Put every line of the material below into a Markdown table with the columns Row and Line, numbering the rows and omitting blank lines. Leave the pictures out of the table.

━━━━━━━━━━

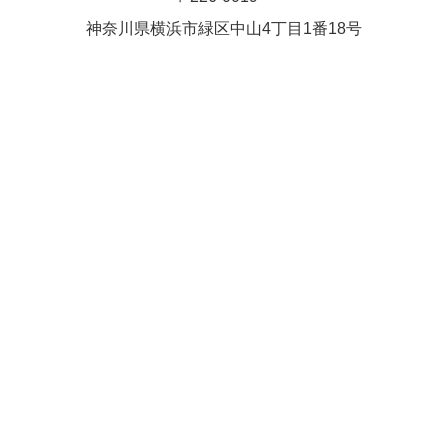
Close
Close
武井(9時ー18時)
松本（9時
神奈川県横浜市緑区中⼭4丁⽬1番18号
小林
関谷
2026年8月27日
ー18時）
Close
Close
2026年8月30日
Close
Close
2026年9月1日
関谷
関谷（17-
松本（9時ー18時）
19時）
2026年8月25日
Close
Close
2026年8月31日
関谷（17-19時）
関谷（17-
松本
19時）
Close
Close
2026年8月29日
Close
Close
松本
院長
関谷（17-19時）
関谷（17-
Close
Close
19時）
2026年9月1日
院長
2026年8月30日
Close
Close
院長
関谷（17-19時）
2026年8月25日
Close
Close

━━━━━━━━━━

*Answer for the task*
| Row | Line |
|---|---|
| 1 | Close |
| 2 | Close |
| 3 | 武井(9時ー18時) |
| 4 | 松本（9時 |
| 5 | 神奈川県横浜市緑区中⼭4丁⽬1番18号 |
| 6 | 小林 |
| 7 | 関谷 |
| 8 | 2026年8月27日 |
| 9 | ー18時） |
| 10 | Close |
| 11 | Close |
| 12 | 2026年8月30日 |
| 13 | Close |
| 14 | Close |
| 15 | 2026年9月1日 |
| 16 | 関谷 |
| 17 | 関谷（17- |
| 18 | 松本（9時ー18時） |
| 19 | 19時） |
| 20 | 2026年8月25日 |
| 21 | Close |
| 22 | Close |
| 23 | 2026年8月31日 |
| 24 | 関谷（17-19時） |
| 25 | 関谷（17- |
| 26 | 松本 |
| 27 | 19時） |
| 28 | Close |
| 29 | Close |
| 30 | 2026年8月29日 |
| 31 | Close |
| 32 | Close |
| 33 | 松本 |
| 34 | 院長 |
| 35 | 関谷（17-19時） |
| 36 | 関谷（17- |
| 37 | Close |
| 38 | Close |
| 39 | 19時） |
| 40 | 2026年9月1日 |
| 41 | 院長 |
| 42 | 2026年8月30日 |
| 43 | Close |
| 44 | Close |
| 45 | 院長 |
| 46 | 関谷（17-19時） |
| 47 | 2026年8月25日 |
| 48 | Close |
| 49 | Close |